THE DATA ->
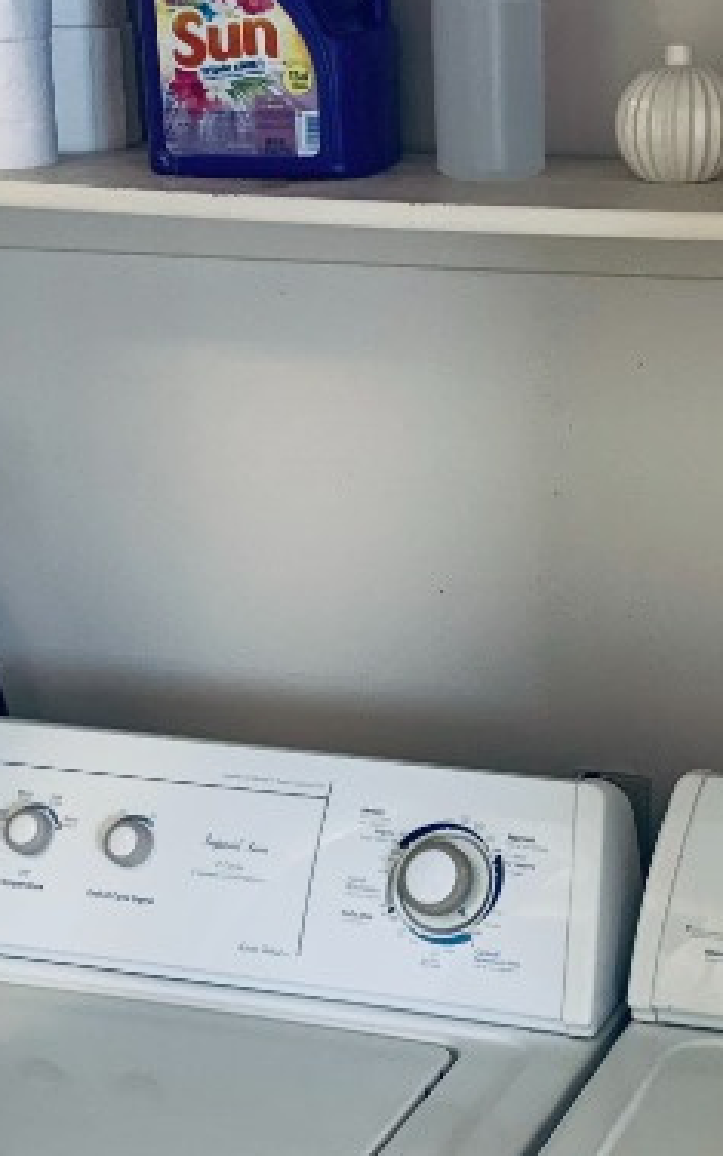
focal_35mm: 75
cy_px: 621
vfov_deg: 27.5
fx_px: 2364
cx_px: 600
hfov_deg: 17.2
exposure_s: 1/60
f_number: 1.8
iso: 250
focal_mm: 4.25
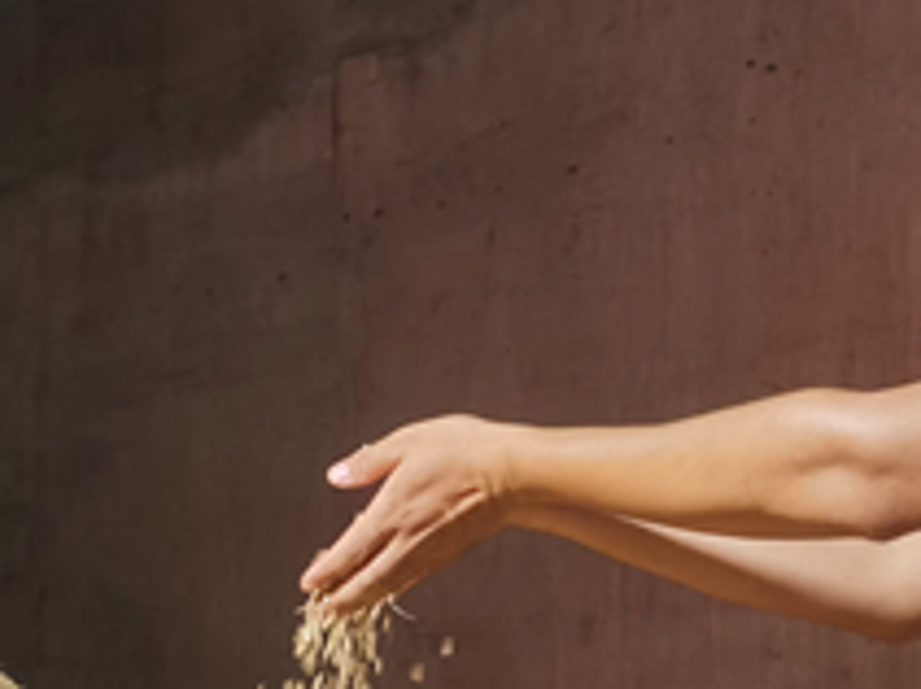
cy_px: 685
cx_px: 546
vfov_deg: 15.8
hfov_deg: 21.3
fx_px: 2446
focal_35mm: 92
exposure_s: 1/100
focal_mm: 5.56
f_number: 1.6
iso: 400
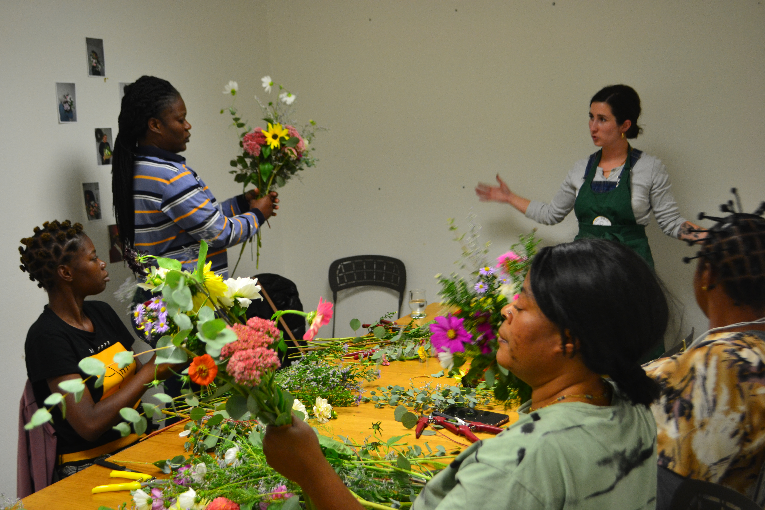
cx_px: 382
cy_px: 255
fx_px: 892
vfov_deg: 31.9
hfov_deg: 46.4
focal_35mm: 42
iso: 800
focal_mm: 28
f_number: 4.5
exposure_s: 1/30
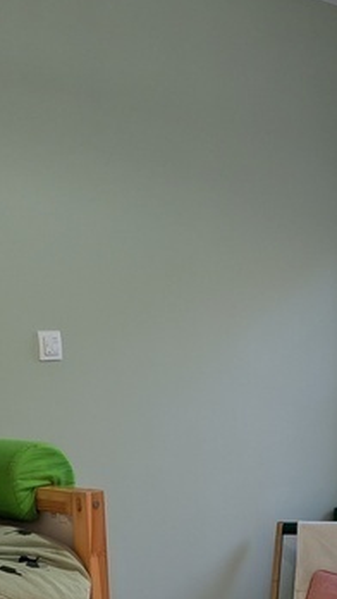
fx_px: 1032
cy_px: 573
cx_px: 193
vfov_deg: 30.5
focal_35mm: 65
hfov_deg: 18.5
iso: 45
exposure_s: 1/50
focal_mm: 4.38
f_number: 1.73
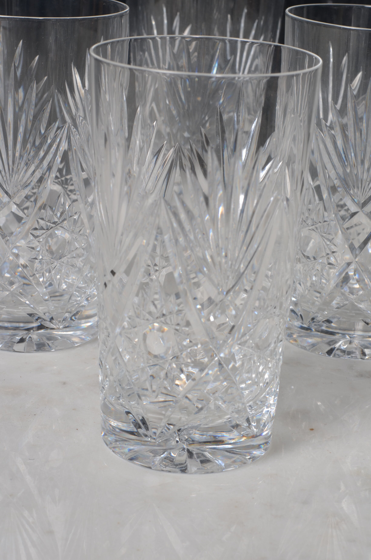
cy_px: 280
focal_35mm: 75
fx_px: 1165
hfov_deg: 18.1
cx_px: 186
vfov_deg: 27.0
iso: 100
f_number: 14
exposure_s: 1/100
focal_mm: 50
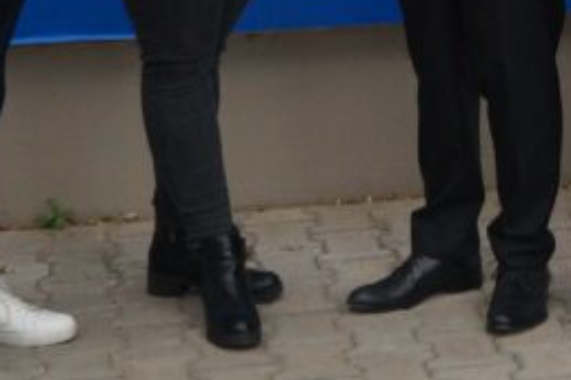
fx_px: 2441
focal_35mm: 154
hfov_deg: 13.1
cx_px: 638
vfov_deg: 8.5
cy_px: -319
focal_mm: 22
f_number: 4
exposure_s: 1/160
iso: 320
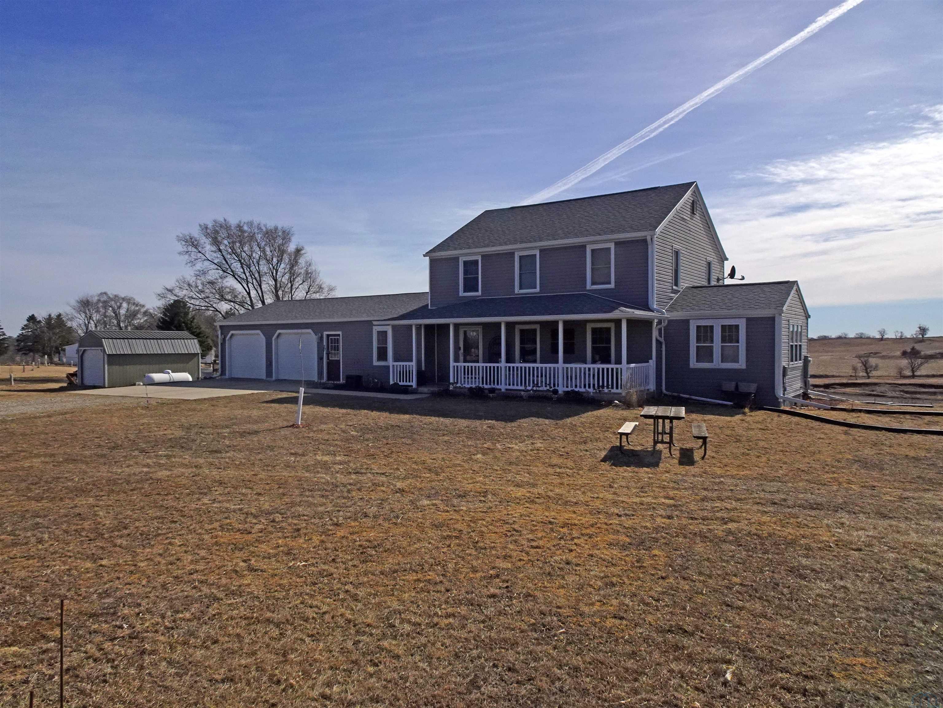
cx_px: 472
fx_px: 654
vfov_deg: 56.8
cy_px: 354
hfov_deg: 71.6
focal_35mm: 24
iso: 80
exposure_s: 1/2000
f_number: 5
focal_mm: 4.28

TASK STATEMENT ->
No pictures belong in the copy: reproduce exactly the lines above from the one that contains "focal_mm: 4.38" through the last line of the entries.

RESPONSE TO THIS EXERCISE ->
focal_mm: 4.38
f_number: 1.73
cy_px: 280
focal_35mm: 75
fx_px: 1165
hfov_deg: 18.1
cx_px: 186
vfov_deg: 27.0
iso: 100
f_number: 14
exposure_s: 1/100
focal_mm: 50
fx_px: 2441
focal_35mm: 154
hfov_deg: 13.1
cx_px: 638
vfov_deg: 8.5
cy_px: -319
focal_mm: 22
f_number: 4
exposure_s: 1/160
iso: 320
cx_px: 472
fx_px: 654
vfov_deg: 56.8
cy_px: 354
hfov_deg: 71.6
focal_35mm: 24
iso: 80
exposure_s: 1/2000
f_number: 5
focal_mm: 4.28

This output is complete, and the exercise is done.